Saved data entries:
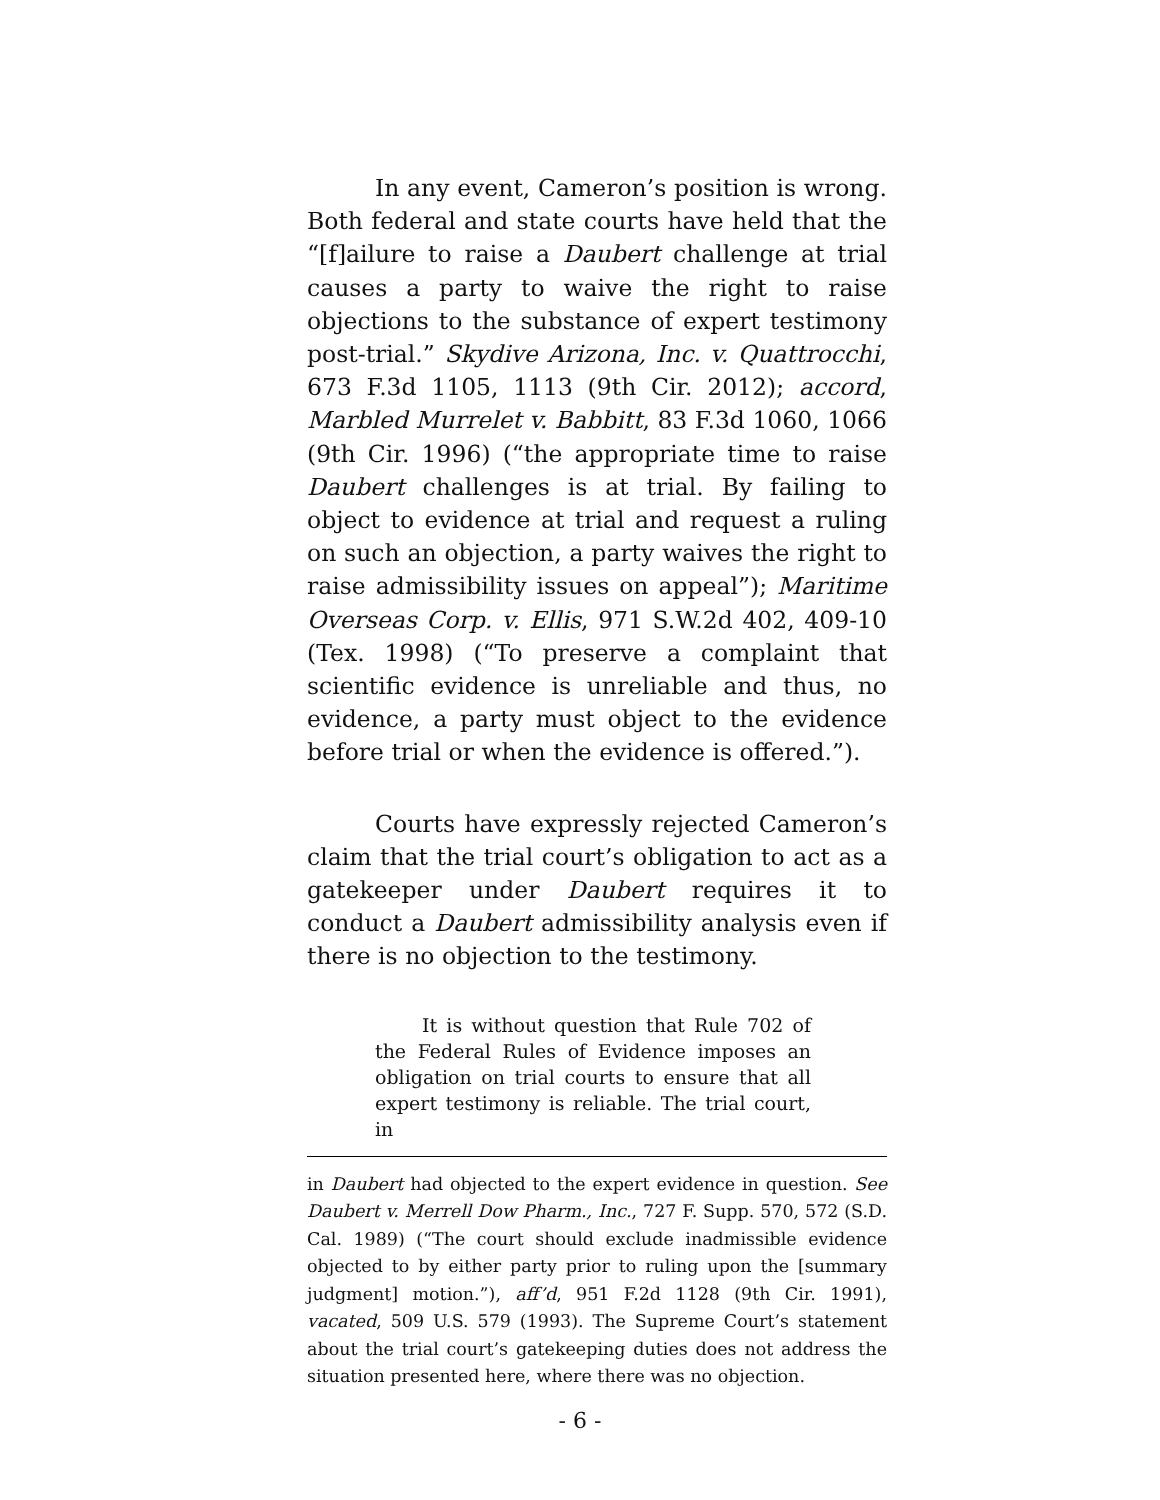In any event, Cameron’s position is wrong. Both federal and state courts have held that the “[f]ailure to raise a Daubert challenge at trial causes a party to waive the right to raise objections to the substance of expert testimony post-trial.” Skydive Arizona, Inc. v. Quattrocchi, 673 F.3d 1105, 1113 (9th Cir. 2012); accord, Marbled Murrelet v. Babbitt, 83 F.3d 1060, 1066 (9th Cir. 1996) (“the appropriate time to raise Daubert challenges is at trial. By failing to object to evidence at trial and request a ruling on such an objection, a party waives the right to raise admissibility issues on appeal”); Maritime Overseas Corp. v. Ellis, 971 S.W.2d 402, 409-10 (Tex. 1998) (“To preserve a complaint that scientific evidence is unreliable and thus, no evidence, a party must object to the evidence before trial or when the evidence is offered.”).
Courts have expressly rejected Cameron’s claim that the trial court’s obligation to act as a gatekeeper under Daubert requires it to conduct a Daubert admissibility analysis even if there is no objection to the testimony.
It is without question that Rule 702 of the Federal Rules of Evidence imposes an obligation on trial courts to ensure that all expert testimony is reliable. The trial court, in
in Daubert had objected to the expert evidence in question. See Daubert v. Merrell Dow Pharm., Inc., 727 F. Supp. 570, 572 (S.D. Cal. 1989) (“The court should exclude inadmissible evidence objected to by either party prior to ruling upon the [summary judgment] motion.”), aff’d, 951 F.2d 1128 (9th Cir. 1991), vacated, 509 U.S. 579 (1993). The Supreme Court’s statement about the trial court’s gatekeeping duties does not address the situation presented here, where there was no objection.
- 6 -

WHAT IS EXPECTED:
Only exact lines belong in the answer: those from the beginning of the entries above through the line holding "It is without", with no pictures.

RESPONSE AREA:
In any event, Cameron’s position is wrong. Both federal and state courts have held that the “[f]ailure to raise a Daubert challenge at trial causes a party to waive the right to raise objections to the substance of expert testimony post-trial.” Skydive Arizona, Inc. v. Quattrocchi, 673 F.3d 1105, 1113 (9th Cir. 2012); accord, Marbled Murrelet v. Babbitt, 83 F.3d 1060, 1066 (9th Cir. 1996) (“the appropriate time to raise Daubert challenges is at trial. By failing to object to evidence at trial and request a ruling on such an objection, a party waives the right to raise admissibility issues on appeal”); Maritime Overseas Corp. v. Ellis, 971 S.W.2d 402, 409-10 (Tex. 1998) (“To preserve a complaint that scientific evidence is unreliable and thus, no evidence, a party must object to the evidence before trial or when the evidence is offered.”).
Courts have expressly rejected Cameron’s claim that the trial court’s obligation to act as a gatekeeper under Daubert requires it to conduct a Daubert admissibility analysis even if there is no objection to the testimony.
It is without question that Rule 702 of the Federal Rules of Evidence imposes an obligation on trial courts to ensure that all expert testimony is reliable. The trial court, in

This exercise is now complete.